The test statistic is Tn
, as described in Sections 3.1 and 7.1 of (Berrett et al. 2021).
This also appears as Un
in (Berrett and Samworth 2021).
The critical value is found by sampling null contingency tables,
with the same row and column totals as the input, via Patefield's algorithm, and recomputing
the test statistic.
Usage
USP.test(freq, B = 999, ties.method = "standard", nullstats = FALSE)
Arguments
freq |
Two-way contingency table whose independence is to be tested. |
B |
The number of resampled null tables to be used to calibrate the test. |
ties.method |
If "standard" then calculate the p-value as in (5) of (Berrett et al. 2021), which is slightly conservative. If "random" then break ties randomly. This preserves Type I error control. |
nullstats |
If TRUE, returns a vector of the null statistic values. |
Value
Returns the p-value for this independence test and the value of the test statistic, T_n
,
as defined in (Berrett et al. 2021).
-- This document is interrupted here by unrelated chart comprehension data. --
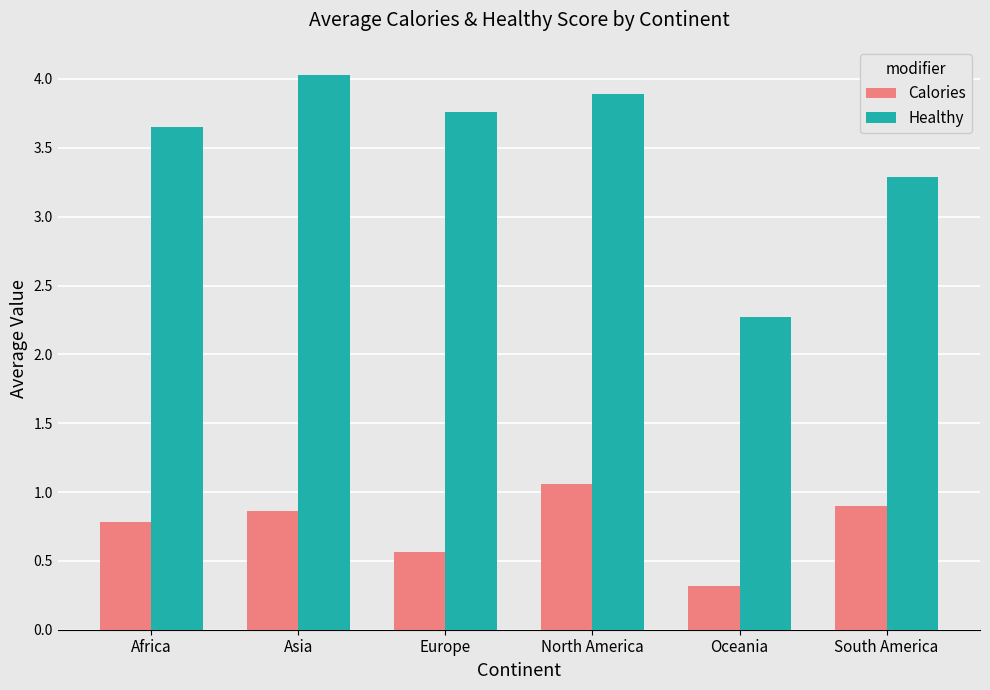

Does the chart contain stacked bars?

No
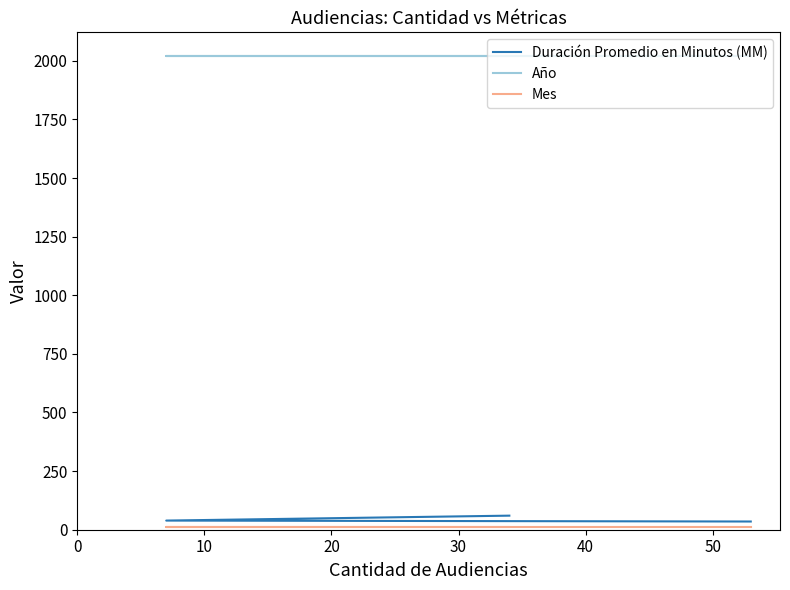

The value of Mes at 10 is 8. True or false?

False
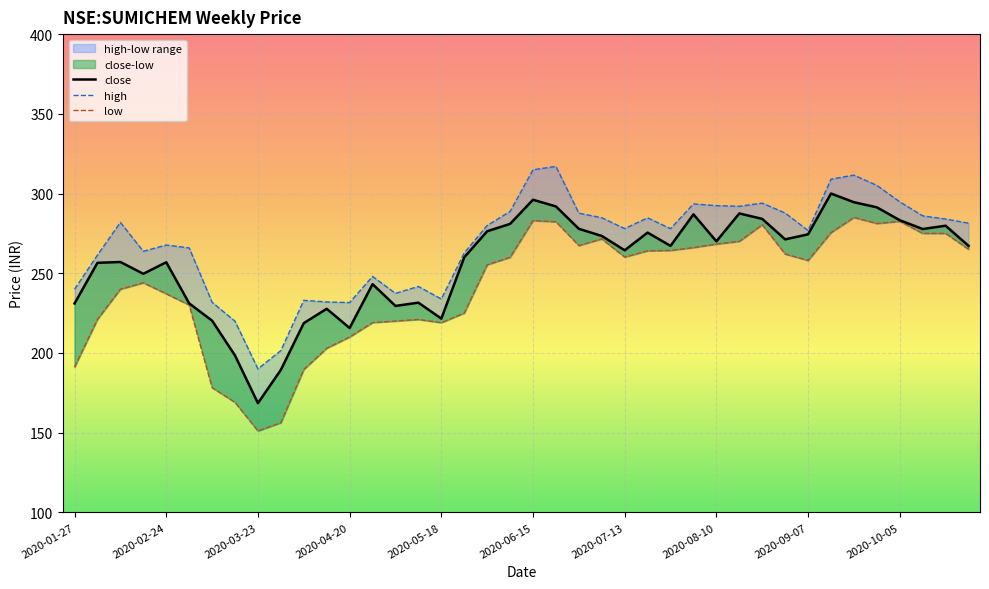

How many values in the low series exceed 260?

19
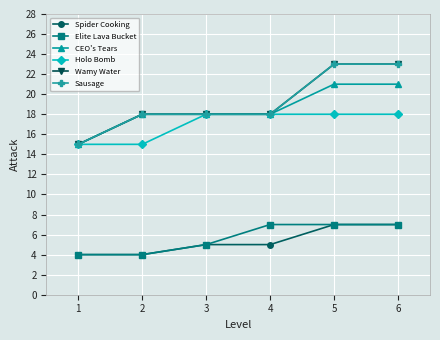

What is the value of the Spider Cooking point at the 2nd from the left?

4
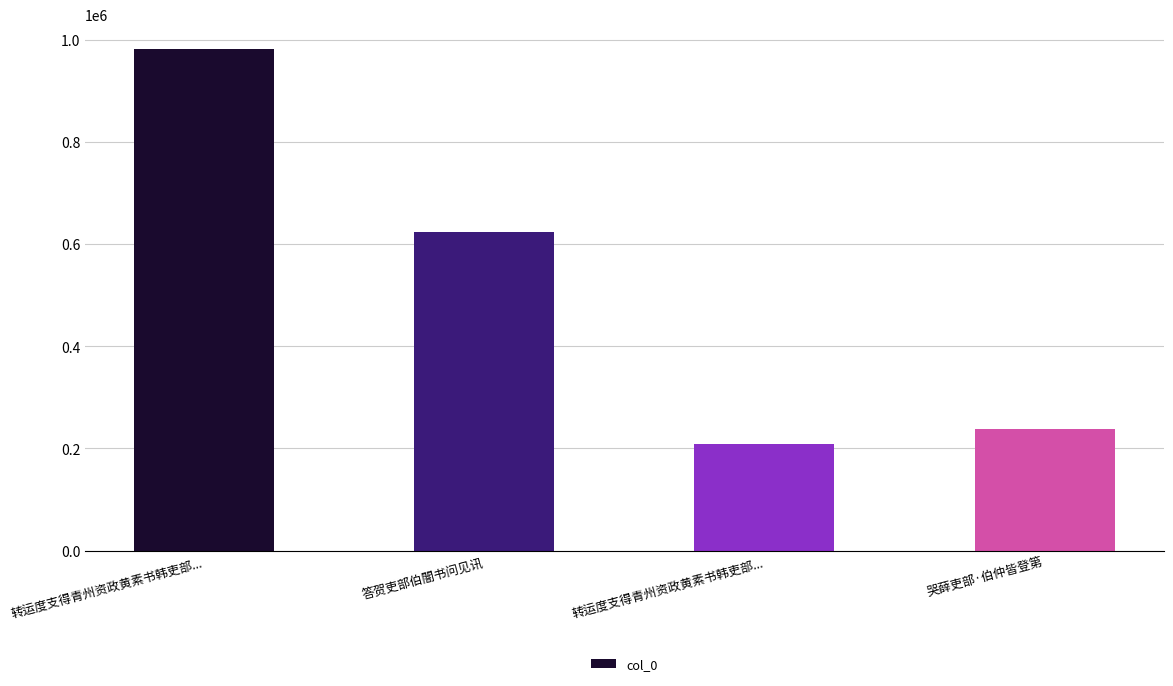

How many categories are shown in the chart?

4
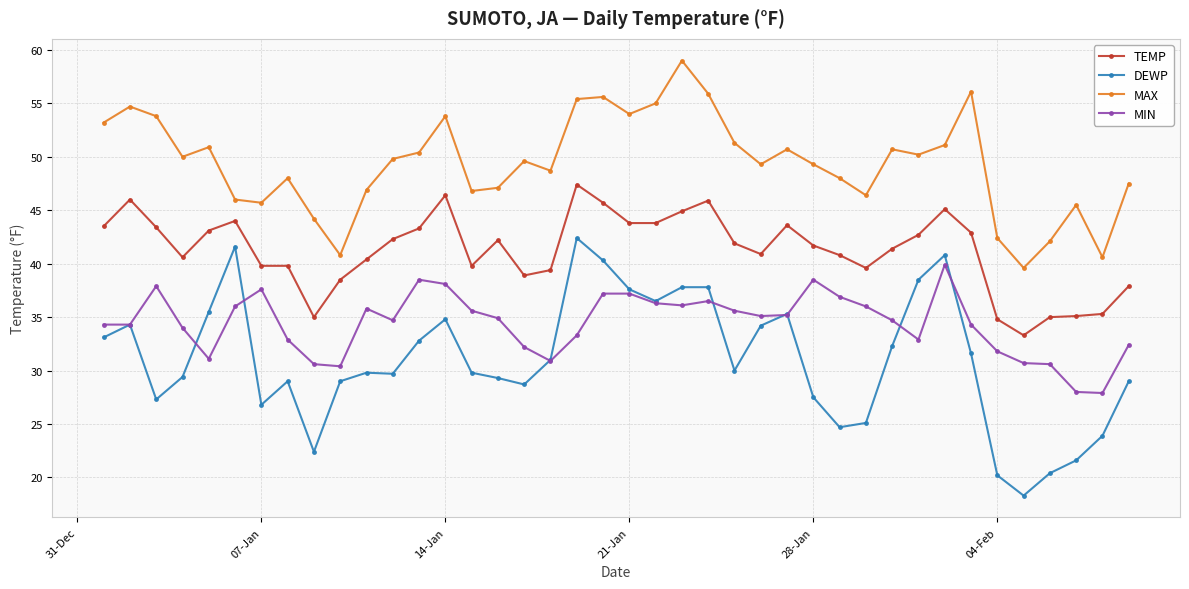

Rank the series by their average value, from highest to lowest.

MAX, TEMP, MIN, DEWP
The third element of the list is the table of expected counts,
and the final element is the table of contributions to T_n
. If nullstats=TRUE is used, then the function also
returns a vector of the null statistics.
References
Berrett TB, Kontoyiannis I, Samworth RJ (2021). “Optimal rates for independence testing via U-statistic permutation tests.” Annals of Statistics, to appear.
Berrett TB, Samworth RJ (2021). “USP: an independence test that improves on Pearson’s chi-squared and the G-test.” Submitted, available at arXiv:2101.10880.
Examples
freq=r2dtable(1,rep(10,5),rep(10,5))[[1]] + 4*diag(rep(1,5))
USP.test(freq,999)
freq=diag(1:5); USP.test(freq,999)
freq=r2dtable(1,rep(10,5),rep(10,5))[[1]];
test=USP.test(freq,999,nullstats=TRUE)
plot(density(test$NullStats,from=0,
to=max(max(test$NullStats),test$TestStat)),
xlim=c(min(test$NullStats),max(max(test$NullStats),test$TestStat)),
main="Test Statistics")
abline(v=test$TestStat,col=2); TestStats=c(test$TestStat,test$NullStats)
abline(v=quantile(TestStats,probs=0.95),lty=2)